Australia’s Star Entertainment Group has announced it will cut 500 full-time jobs, cancel executive bonuses and freeze the salaries of non-EBA (enterprise bargaining agreement) employees due to a significant deterioration of operating conditions at its Sydney and Gold Coast casinos.
The actions, which will be complemented by a strategic review of possible structural alternatives to further increase value for shareholders, were revealed in a Wednesday ASX filing, with Star claiming it will save the group AU$100 million (US$67 million) in annual operational expenditure.
It also comes amid fears the NSW state government is about to impose a significant tax hike on Star’s gaming revenues, potentially raising the current 32% tax on electronic gaming machines to more than 60%.
However, Star said Wednesday that of greater concern has been a “significant and rapid deterioration in operating conditions” – particularly at The Star Sydney and The Star Gold Coast – driven by recently introduced operating restrictions imposed in the wake of multiple state inquiries into its operations. It also cited an emerging weakness in consumer discretionary spending behaviour.
“The Star Sydney continues to operate in an uneven competitive environment as it relates to the regulatory settings for complimentary services in its private gaming areas,” Star said.

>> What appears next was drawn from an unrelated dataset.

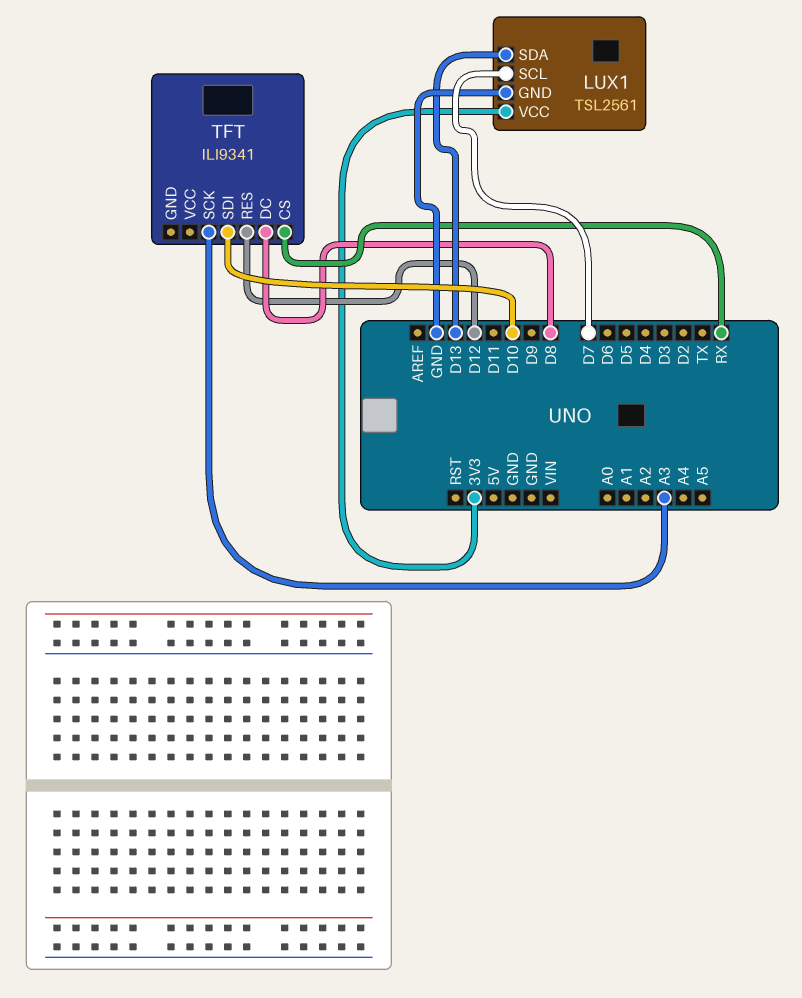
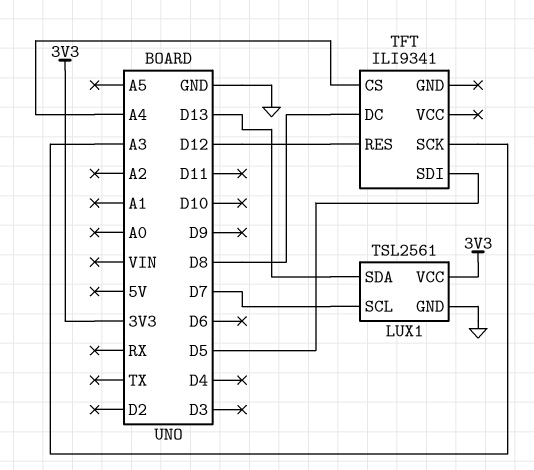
TFT pin CS: RX -> A4
TFT pin SDI: D10 -> D5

Likewise, “the strong 1H23 performance at the Group’s Queensland properties as reported in February, which was driven by strong domestic revenues in that period (relative to pre-COVID levels), has deteriorated in recent weeks, particularly at the Gold Coast.
“To put the operating environment into perspective, the Group’s current earnings performance is at unprecedented low levels (excluding the COVID-19 period).
“If these current conditions continue for the balance of the financial year and do not materially change, underlying FY23 EBITDA is expected to be in the order of AU$280 million to AU$310 million (US$188 million to US$209 million), including the FY23 impact of the cost initiatives described below.
“The FY23 underlying EBITDA excludes provisions for fines, costs associated with the ongoing regulatory reviews (legal, consultant and other costs) and any one-off costs associated with the Group’s cost initiatives, all of which will be treated as significant items.”
Star, which has already been fined AU$200 million (US$134 million) by regulators in NSW and Queensland and faces further punishment from AML watchdog AUSTRAC for failings uncovered during the NSW Bell inquiry, said it “intends to engage with the NSW Government, the Queensland Government and AUSTRAC in respect of casino duty rates and flexibility on payment terms in relation to any current and future penalties.”